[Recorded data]
★ ★ ★ ★ ★

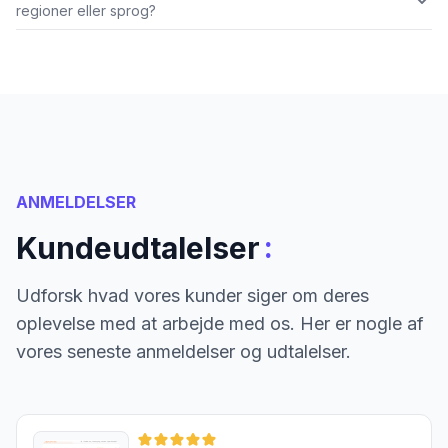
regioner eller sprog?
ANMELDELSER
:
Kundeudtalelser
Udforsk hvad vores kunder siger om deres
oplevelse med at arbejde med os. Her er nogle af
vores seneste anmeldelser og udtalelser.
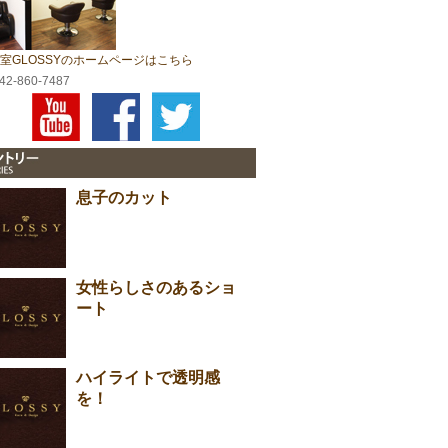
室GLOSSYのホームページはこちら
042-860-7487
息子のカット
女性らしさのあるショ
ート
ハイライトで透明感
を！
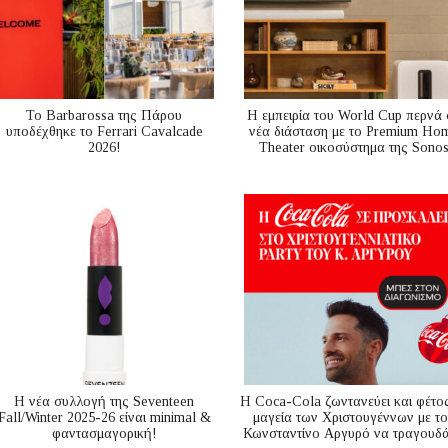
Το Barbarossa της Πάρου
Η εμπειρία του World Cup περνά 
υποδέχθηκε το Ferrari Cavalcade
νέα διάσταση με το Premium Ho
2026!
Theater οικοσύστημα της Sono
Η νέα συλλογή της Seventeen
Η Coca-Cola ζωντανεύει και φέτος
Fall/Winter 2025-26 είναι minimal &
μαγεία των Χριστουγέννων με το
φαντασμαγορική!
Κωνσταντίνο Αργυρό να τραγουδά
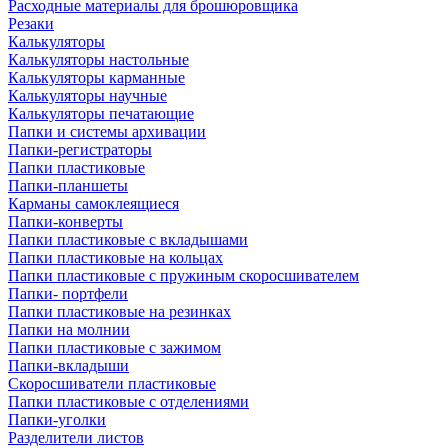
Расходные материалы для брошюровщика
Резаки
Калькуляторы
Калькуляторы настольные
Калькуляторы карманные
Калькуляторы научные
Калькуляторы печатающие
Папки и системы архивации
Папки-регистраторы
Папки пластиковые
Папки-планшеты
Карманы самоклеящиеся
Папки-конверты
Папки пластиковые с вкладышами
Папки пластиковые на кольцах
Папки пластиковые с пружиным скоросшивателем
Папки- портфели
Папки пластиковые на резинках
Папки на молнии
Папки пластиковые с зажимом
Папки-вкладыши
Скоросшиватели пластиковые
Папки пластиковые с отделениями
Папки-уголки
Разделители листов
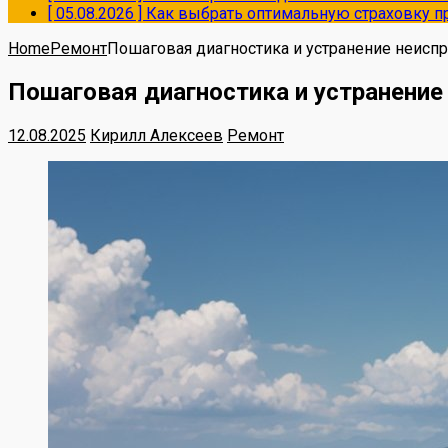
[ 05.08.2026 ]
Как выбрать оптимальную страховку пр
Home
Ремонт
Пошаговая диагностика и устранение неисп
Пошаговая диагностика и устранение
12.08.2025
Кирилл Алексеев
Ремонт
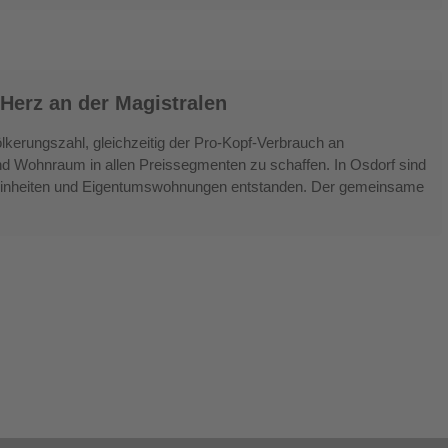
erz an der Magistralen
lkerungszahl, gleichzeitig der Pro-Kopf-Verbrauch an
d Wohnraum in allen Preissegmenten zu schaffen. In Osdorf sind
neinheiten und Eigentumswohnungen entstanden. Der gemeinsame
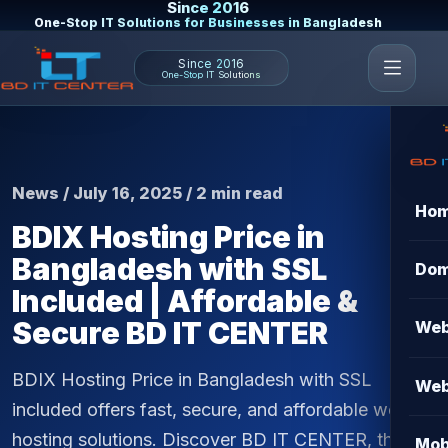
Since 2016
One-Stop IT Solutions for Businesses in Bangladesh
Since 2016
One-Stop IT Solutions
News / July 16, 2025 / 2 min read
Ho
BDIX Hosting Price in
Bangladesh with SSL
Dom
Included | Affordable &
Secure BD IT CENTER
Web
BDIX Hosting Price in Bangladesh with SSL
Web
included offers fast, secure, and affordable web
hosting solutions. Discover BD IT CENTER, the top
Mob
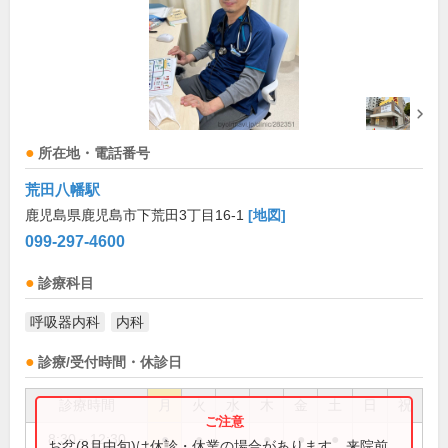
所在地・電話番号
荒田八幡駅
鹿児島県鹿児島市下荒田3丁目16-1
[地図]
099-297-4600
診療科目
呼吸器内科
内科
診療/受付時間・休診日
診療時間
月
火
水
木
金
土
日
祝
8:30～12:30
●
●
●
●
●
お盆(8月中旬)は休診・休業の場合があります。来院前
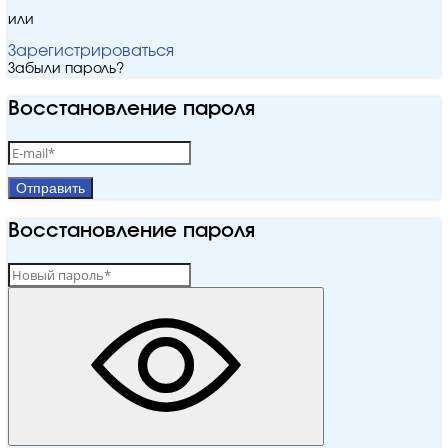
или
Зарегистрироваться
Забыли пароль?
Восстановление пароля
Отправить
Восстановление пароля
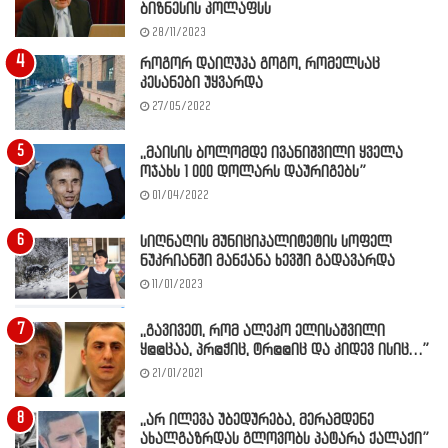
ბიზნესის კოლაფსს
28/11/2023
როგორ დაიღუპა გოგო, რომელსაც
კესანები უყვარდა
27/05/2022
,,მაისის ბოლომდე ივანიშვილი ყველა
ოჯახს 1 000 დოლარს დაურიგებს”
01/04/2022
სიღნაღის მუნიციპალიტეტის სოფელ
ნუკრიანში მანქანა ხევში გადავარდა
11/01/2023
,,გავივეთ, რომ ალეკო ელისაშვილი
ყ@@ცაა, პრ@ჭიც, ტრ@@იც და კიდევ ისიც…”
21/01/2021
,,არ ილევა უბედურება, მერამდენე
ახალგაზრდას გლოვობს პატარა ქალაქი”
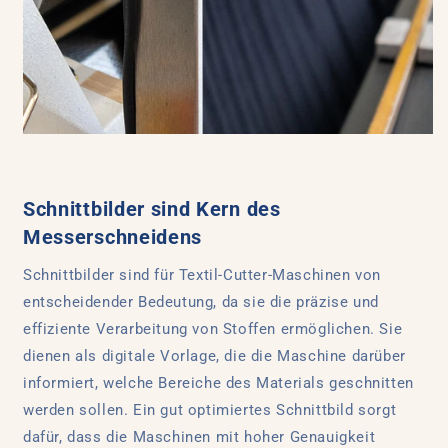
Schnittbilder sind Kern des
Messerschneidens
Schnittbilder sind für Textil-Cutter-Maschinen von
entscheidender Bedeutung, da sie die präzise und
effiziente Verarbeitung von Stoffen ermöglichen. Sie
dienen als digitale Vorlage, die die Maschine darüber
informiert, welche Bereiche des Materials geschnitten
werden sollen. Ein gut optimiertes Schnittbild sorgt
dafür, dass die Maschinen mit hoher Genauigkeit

★ ★ ★ ★ ★

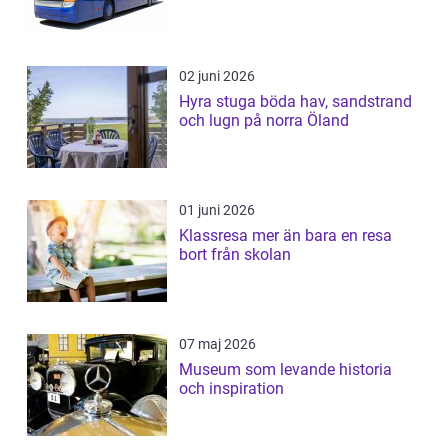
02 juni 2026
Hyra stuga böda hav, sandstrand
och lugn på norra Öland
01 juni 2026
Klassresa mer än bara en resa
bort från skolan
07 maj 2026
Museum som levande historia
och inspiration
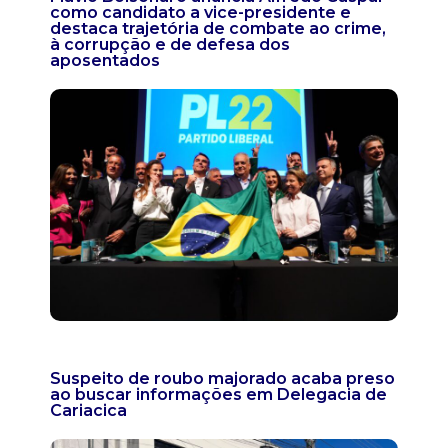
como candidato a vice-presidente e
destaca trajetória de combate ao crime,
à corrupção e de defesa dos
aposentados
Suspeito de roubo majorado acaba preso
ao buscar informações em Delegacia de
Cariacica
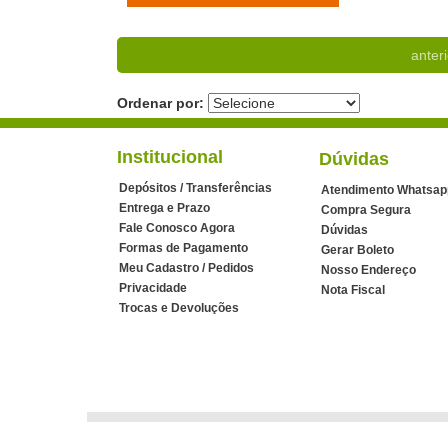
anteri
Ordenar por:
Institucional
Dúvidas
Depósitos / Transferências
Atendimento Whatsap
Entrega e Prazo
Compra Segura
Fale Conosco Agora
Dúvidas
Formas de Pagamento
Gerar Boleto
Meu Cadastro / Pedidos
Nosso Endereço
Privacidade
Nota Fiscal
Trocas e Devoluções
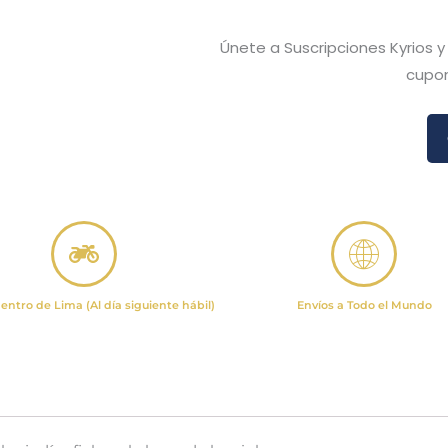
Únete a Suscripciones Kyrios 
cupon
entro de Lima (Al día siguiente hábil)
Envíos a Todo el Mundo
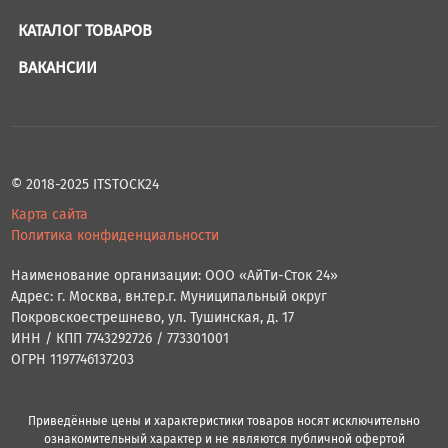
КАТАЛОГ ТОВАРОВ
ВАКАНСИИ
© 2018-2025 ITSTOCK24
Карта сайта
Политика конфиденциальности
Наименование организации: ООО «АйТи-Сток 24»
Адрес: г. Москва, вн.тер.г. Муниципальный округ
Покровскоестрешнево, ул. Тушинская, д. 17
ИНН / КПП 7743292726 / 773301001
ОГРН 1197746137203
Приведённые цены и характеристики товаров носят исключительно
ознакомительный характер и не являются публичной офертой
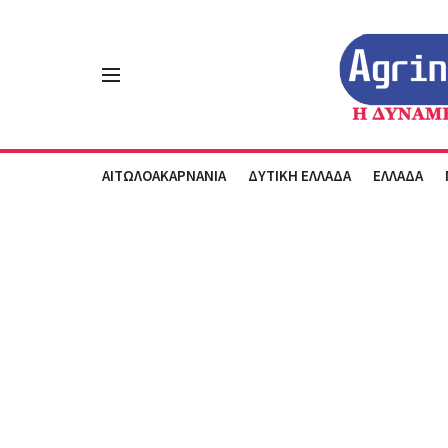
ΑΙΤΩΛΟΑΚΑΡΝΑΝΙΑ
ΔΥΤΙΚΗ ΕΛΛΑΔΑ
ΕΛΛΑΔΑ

★ ★ ★ ★ ★

**About this task**
If a line of the entries holds the word "CENTER", copy it out.

**Answer space**
Secure BD IT CENTER
hosting solutions. Discover BD IT CENTER, the top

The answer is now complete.